RECORDS SHOWN ▸
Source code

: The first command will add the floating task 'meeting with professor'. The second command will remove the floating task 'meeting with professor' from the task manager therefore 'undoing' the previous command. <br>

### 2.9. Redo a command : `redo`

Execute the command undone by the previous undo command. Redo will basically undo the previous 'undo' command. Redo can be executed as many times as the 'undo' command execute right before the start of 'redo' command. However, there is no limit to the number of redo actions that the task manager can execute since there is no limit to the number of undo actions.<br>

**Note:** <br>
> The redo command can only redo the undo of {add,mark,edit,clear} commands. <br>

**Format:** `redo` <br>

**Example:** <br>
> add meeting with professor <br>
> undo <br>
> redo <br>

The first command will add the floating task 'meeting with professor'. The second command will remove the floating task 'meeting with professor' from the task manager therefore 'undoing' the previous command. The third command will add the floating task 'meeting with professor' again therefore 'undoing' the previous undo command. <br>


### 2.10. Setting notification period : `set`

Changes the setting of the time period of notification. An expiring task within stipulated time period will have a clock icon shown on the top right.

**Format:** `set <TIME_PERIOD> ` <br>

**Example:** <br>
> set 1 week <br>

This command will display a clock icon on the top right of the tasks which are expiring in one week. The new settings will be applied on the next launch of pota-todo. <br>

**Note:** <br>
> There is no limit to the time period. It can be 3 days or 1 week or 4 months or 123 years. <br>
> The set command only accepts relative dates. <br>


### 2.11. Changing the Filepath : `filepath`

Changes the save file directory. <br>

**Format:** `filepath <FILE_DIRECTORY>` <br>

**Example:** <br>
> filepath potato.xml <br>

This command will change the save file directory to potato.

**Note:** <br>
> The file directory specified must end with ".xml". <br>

TASK TO COMPLETE ▸ Without any change, reproduce the data in full.

OUTPUT OF THE EXERCISE ▸
Source code

: The first command will add the floating task 'meeting with professor'. The second command will remove the floating task 'meeting with professor' from the task manager therefore 'undoing' the previous command. <br>

### 2.9. Redo a command : `redo`

Execute the command undone by the previous undo command. Redo will basically undo the previous 'undo' command. Redo can be executed as many times as the 'undo' command execute right before the start of 'redo' command. However, there is no limit to the number of redo actions that the task manager can execute since there is no limit to the number of undo actions.<br>

**Note:** <br>
> The redo command can only redo the undo of {add,mark,edit,clear} commands. <br>

**Format:** `redo` <br>

**Example:** <br>
> add meeting with professor <br>
> undo <br>
> redo <br>

The first command will add the floating task 'meeting with professor'. The second command will remove the floating task 'meeting with professor' from the task manager therefore 'undoing' the previous command. The third command will add the floating task 'meeting with professor' again therefore 'undoing' the previous undo command. <br>


### 2.10. Setting notification period : `set`

Changes the setting of the time period of notification. An expiring task within stipulated time period will have a clock icon shown on the top right.

**Format:** `set <TIME_PERIOD> ` <br>

**Example:** <br>
> set 1 week <br>

This command will display a clock icon on the top right of the tasks which are expiring in one week. The new settings will be applied on the next launch of pota-todo. <br>

**Note:** <br>
> There is no limit to the time period. It can be 3 days or 1 week or 4 months or 123 years. <br>
> The set command only accepts relative dates. <br>


### 2.11. Changing the Filepath : `filepath`

Changes the save file directory. <br>

**Format:** `filepath <FILE_DIRECTORY>` <br>

**Example:** <br>
> filepath potato.xml <br>

This command will change the save file directory to potato.

**Note:** <br>
> The file directory specified must end with ".xml". <br>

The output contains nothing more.